- PROBLEM STATEMENT
Verbatim copy without pictures. Please print every entry as it stands.

◇ ◇ ◇ ◇

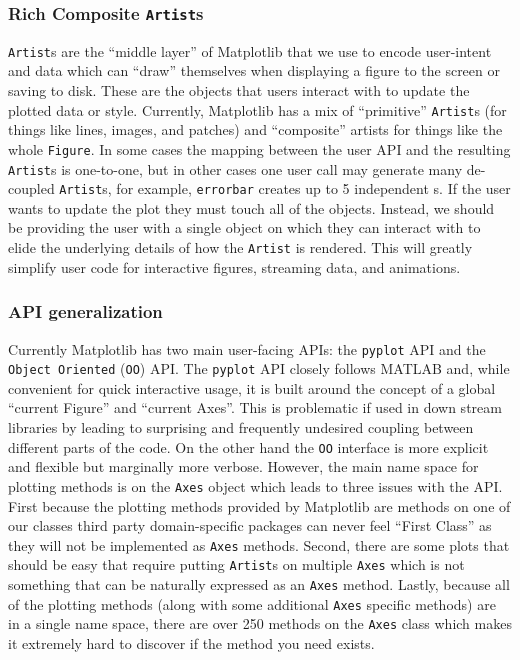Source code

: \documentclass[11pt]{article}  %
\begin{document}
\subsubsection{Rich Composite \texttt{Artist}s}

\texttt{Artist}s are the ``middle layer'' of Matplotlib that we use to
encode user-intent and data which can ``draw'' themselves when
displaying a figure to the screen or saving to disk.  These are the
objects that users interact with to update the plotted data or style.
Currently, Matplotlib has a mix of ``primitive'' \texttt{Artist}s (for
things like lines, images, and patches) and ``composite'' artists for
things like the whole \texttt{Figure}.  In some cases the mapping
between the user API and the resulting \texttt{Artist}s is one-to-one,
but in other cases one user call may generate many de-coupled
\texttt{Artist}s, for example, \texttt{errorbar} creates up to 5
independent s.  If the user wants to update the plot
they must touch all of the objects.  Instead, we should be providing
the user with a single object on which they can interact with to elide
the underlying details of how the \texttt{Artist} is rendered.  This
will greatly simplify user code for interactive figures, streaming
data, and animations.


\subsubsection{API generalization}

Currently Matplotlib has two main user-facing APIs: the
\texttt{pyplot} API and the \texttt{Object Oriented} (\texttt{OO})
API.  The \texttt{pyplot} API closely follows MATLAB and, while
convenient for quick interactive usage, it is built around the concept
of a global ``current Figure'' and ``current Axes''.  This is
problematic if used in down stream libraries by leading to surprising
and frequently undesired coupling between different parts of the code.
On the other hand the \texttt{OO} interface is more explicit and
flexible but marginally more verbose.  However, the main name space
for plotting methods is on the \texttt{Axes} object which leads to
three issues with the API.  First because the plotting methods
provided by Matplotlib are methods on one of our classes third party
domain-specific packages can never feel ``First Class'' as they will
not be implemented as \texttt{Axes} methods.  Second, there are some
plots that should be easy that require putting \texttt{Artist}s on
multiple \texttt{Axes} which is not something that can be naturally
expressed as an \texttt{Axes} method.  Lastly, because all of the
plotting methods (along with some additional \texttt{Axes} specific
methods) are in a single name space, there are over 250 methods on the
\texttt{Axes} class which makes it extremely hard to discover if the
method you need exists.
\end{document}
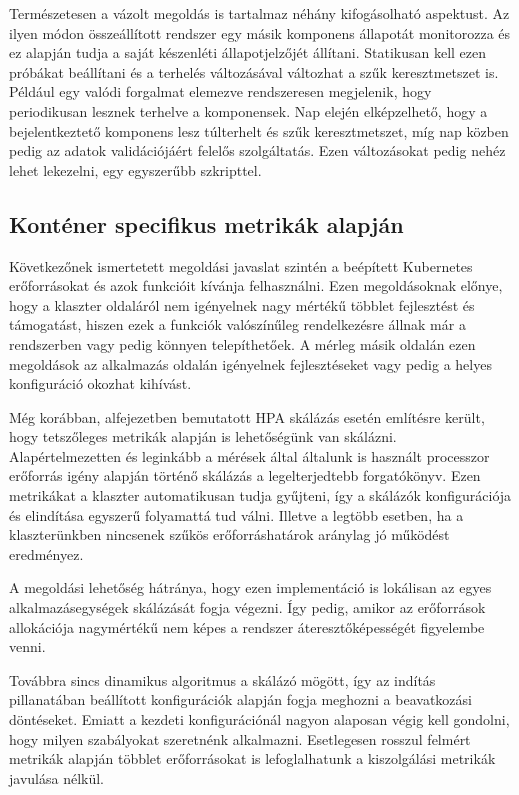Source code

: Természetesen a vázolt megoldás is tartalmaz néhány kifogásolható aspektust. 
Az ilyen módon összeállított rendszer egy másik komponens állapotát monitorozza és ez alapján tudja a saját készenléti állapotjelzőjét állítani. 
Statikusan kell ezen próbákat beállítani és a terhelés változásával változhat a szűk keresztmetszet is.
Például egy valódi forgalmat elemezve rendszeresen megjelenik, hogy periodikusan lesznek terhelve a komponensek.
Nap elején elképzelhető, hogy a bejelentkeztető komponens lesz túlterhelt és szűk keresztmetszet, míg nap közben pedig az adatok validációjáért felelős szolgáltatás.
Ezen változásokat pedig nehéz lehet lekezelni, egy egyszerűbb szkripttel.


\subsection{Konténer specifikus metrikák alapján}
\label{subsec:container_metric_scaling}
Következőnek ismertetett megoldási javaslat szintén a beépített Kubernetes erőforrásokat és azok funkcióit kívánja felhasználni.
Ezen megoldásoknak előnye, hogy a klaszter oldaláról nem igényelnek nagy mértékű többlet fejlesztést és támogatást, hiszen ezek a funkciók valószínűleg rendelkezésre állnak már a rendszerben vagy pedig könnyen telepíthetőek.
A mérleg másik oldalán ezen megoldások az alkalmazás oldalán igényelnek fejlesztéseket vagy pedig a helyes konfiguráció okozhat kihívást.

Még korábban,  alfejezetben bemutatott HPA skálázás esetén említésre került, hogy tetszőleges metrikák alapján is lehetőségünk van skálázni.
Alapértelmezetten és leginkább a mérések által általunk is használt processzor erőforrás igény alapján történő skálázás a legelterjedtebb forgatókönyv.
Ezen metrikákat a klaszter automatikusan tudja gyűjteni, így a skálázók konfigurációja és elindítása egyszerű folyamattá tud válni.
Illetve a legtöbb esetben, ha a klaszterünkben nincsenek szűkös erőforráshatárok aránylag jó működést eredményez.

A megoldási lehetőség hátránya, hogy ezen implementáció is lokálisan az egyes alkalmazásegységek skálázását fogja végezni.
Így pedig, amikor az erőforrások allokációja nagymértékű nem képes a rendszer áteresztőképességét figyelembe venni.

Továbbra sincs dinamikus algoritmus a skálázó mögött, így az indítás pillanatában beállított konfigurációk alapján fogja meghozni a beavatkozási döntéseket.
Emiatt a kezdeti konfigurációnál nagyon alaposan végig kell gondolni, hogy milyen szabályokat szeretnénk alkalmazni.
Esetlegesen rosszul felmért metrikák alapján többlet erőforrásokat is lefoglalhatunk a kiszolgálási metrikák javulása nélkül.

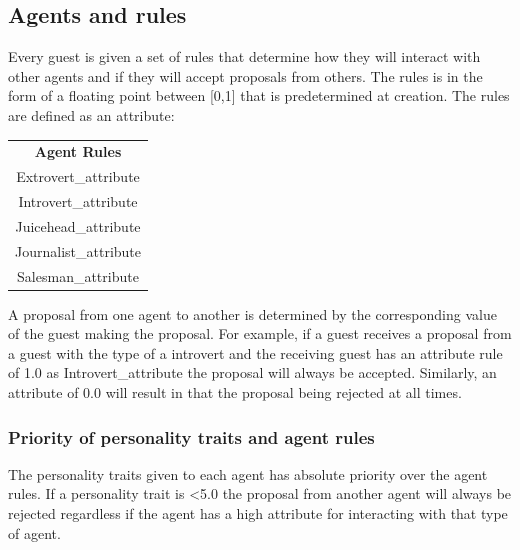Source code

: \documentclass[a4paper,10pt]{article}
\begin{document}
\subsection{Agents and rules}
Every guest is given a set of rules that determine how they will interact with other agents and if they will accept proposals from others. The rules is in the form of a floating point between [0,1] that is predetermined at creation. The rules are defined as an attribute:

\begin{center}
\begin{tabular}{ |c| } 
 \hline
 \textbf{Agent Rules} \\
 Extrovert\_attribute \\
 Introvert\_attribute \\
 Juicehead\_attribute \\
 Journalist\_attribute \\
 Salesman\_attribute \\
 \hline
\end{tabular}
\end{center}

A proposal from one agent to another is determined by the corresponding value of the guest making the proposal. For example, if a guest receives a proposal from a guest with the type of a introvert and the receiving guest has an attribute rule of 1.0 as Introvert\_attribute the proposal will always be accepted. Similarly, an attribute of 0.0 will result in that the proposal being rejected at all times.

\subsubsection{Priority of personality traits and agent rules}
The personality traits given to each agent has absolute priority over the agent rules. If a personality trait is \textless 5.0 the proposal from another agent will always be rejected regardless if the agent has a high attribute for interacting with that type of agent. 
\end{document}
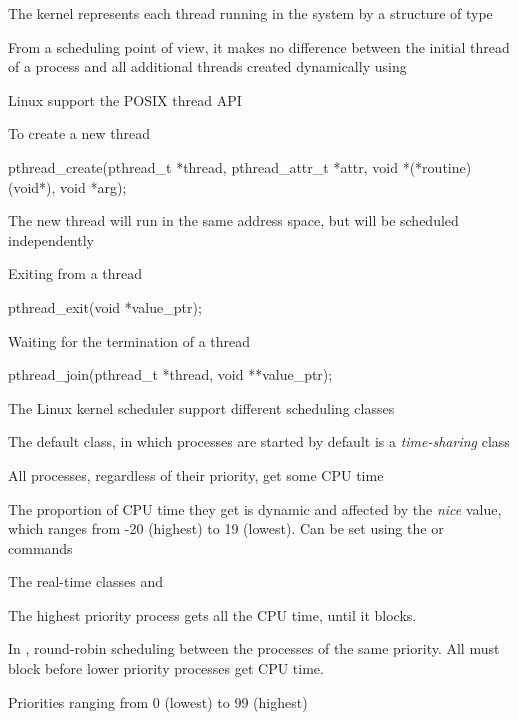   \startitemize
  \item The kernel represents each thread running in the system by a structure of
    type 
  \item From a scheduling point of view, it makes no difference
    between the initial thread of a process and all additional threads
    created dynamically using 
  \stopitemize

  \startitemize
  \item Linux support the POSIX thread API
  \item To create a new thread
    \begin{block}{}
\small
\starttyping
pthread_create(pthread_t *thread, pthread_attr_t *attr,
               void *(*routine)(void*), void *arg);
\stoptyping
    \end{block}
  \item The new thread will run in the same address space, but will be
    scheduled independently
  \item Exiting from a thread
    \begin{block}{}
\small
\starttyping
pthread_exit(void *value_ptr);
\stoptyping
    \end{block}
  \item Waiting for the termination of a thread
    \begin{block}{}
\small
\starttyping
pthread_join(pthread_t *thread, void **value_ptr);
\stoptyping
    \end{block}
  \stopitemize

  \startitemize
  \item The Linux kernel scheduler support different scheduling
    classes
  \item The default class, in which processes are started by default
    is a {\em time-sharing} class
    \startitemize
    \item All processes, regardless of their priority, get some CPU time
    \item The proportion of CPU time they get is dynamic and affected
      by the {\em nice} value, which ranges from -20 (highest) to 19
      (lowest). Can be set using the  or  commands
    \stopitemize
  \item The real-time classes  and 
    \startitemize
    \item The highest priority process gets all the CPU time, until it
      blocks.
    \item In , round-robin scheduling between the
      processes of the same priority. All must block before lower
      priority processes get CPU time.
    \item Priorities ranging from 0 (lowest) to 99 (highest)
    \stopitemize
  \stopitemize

◇ ◇ ◇ ◇

- ANSWER FOR THE TASK
Source code

: \documentclass[11pt]{article}  %
\begin{document}
\subsubsection{Rich Composite \texttt{Artist}s}

\texttt{Artist}s are the ``middle layer'' of Matplotlib that we use to
encode user-intent and data which can ``draw'' themselves when
displaying a figure to the screen or saving to disk.  These are the
objects that users interact with to update the plotted data or style.
Currently, Matplotlib has a mix of ``primitive'' \texttt{Artist}s (for
things like lines, images, and patches) and ``composite'' artists for
things like the whole \texttt{Figure}.  In some cases the mapping
between the user API and the resulting \texttt{Artist}s is one-to-one,
but in other cases one user call may generate many de-coupled
\texttt{Artist}s, for example, \texttt{errorbar} creates up to 5
independent s.  If the user wants to update the plot
they must touch all of the objects.  Instead, we should be providing
the user with a single object on which they can interact with to elide
the underlying details of how the \texttt{Artist} is rendered.  This
will greatly simplify user code for interactive figures, streaming
data, and animations.


\subsubsection{API generalization}

Currently Matplotlib has two main user-facing APIs: the
\texttt{pyplot} API and the \texttt{Object Oriented} (\texttt{OO})
API.  The \texttt{pyplot} API closely follows MATLAB and, while
convenient for quick interactive usage, it is built around the concept
of a global ``current Figure'' and ``current Axes''.  This is
problematic if used in down stream libraries by leading to surprising
and frequently undesired coupling between different parts of the code.
On the other hand the \texttt{OO} interface is more explicit and
flexible but marginally more verbose.  However, the main name space
for plotting methods is on the \texttt{Axes} object which leads to
three issues with the API.  First because the plotting methods
provided by Matplotlib are methods on one of our classes third party
domain-specific packages can never feel ``First Class'' as they will
not be implemented as \texttt{Axes} methods.  Second, there are some
plots that should be easy that require putting \texttt{Artist}s on
multiple \texttt{Axes} which is not something that can be naturally
expressed as an \texttt{Axes} method.  Lastly, because all of the
plotting methods (along with some additional \texttt{Axes} specific
methods) are in a single name space, there are over 250 methods on the
\texttt{Axes} class which makes it extremely hard to discover if the
method you need exists.
\end{document}
Source code

: Természetesen a vázolt megoldás is tartalmaz néhány kifogásolható aspektust. 
Az ilyen módon összeállított rendszer egy másik komponens állapotát monitorozza és ez alapján tudja a saját készenléti állapotjelzőjét állítani. 
Statikusan kell ezen próbákat beállítani és a terhelés változásával változhat a szűk keresztmetszet is.
Például egy valódi forgalmat elemezve rendszeresen megjelenik, hogy periodikusan lesznek terhelve a komponensek.
Nap elején elképzelhető, hogy a bejelentkeztető komponens lesz túlterhelt és szűk keresztmetszet, míg nap közben pedig az adatok validációjáért felelős szolgáltatás.
Ezen változásokat pedig nehéz lehet lekezelni, egy egyszerűbb szkripttel.


\subsection{Konténer specifikus metrikák alapján}
\label{subsec:container_metric_scaling}
Következőnek ismertetett megoldási javaslat szintén a beépített Kubernetes erőforrásokat és azok funkcióit kívánja felhasználni.
Ezen megoldásoknak előnye, hogy a klaszter oldaláról nem igényelnek nagy mértékű többlet fejlesztést és támogatást, hiszen ezek a funkciók valószínűleg rendelkezésre állnak már a rendszerben vagy pedig könnyen telepíthetőek.
A mérleg másik oldalán ezen megoldások az alkalmazás oldalán igényelnek fejlesztéseket vagy pedig a helyes konfiguráció okozhat kihívást.

Még korábban,  alfejezetben bemutatott HPA skálázás esetén említésre került, hogy tetszőleges metrikák alapján is lehetőségünk van skálázni.
Alapértelmezetten és leginkább a mérések által általunk is használt processzor erőforrás igény alapján történő skálázás a legelterjedtebb forgatókönyv.
Ezen metrikákat a klaszter automatikusan tudja gyűjteni, így a skálázók konfigurációja és elindítása egyszerű folyamattá tud válni.
Illetve a legtöbb esetben, ha a klaszterünkben nincsenek szűkös erőforráshatárok aránylag jó működést eredményez.

A megoldási lehetőség hátránya, hogy ezen implementáció is lokálisan az egyes alkalmazásegységek skálázását fogja végezni.
Így pedig, amikor az erőforrások allokációja nagymértékű nem képes a rendszer áteresztőképességét figyelembe venni.

Továbbra sincs dinamikus algoritmus a skálázó mögött, így az indítás pillanatában beállított konfigurációk alapján fogja meghozni a beavatkozási döntéseket.
Emiatt a kezdeti konfigurációnál nagyon alaposan végig kell gondolni, hogy milyen szabályokat szeretnénk alkalmazni.
Esetlegesen rosszul felmért metrikák alapján többlet erőforrásokat is lefoglalhatunk a kiszolgálási metrikák javulása nélkül.

Source code

: \documentclass[a4paper,10pt]{article}
\begin{document}
\subsection{Agents and rules}
Every guest is given a set of rules that determine how they will interact with other agents and if they will accept proposals from others. The rules is in the form of a floating point between [0,1] that is predetermined at creation. The rules are defined as an attribute:

\begin{center}
\begin{tabular}{ |c| } 
 \hline
 \textbf{Agent Rules} \\
 Extrovert\_attribute \\
 Introvert\_attribute \\
 Juicehead\_attribute \\
 Journalist\_attribute \\
 Salesman\_attribute \\
 \hline
\end{tabular}
\end{center}

A proposal from one agent to another is determined by the corresponding value of the guest making the proposal. For example, if a guest receives a proposal from a guest with the type of a introvert and the receiving guest has an attribute rule of 1.0 as Introvert\_attribute the proposal will always be accepted. Similarly, an attribute of 0.0 will result in that the proposal being rejected at all times.

\subsubsection{Priority of personality traits and agent rules}
The personality traits given to each agent has absolute priority over the agent rules. If a personality trait is \textless 5.0 the proposal from another agent will always be rejected regardless if the agent has a high attribute for interacting with that type of agent. 
\end{document}
   \startitemize
  \item The kernel represents each thread running in the system by a structure of
    type 
  \item From a scheduling point of view, it makes no difference
    between the initial thread of a process and all additional threads
    created dynamically using 
  \stopitemize

  \startitemize
  \item Linux support the POSIX thread API
  \item To create a new thread
    \begin{block}{}
\small
\starttyping
pthread_create(pthread_t *thread, pthread_attr_t *attr,
               void *(*routine)(void*), void *arg);
\stoptyping
    \end{block}
  \item The new thread will run in the same address space, but will be
    scheduled independently
  \item Exiting from a thread
    \begin{block}{}
\small
\starttyping
pthread_exit(void *value_ptr);
\stoptyping
    \end{block}
  \item Waiting for the termination of a thread
    \begin{block}{}
\small
\starttyping
pthread_join(pthread_t *thread, void **value_ptr);
\stoptyping
    \end{block}
  \stopitemize

  \startitemize
  \item The Linux kernel scheduler support different scheduling
    classes
  \item The default class, in which processes are started by default
    is a {\em time-sharing} class
    \startitemize
    \item All processes, regardless of their priority, get some CPU time
    \item The proportion of CPU time they get is dynamic and affected
      by the {\em nice} value, which ranges from -20 (highest) to 19
      (lowest). Can be set using the  or  commands
    \stopitemize
  \item The real-time classes  and 
    \startitemize
    \item The highest priority process gets all the CPU time, until it
      blocks.
    \item In , round-robin scheduling between the
      processes of the same priority. All must block before lower
      priority processes get CPU time.
    \item Priorities ranging from 0 (lowest) to 99 (highest)
    \stopitemize
  \stopitemize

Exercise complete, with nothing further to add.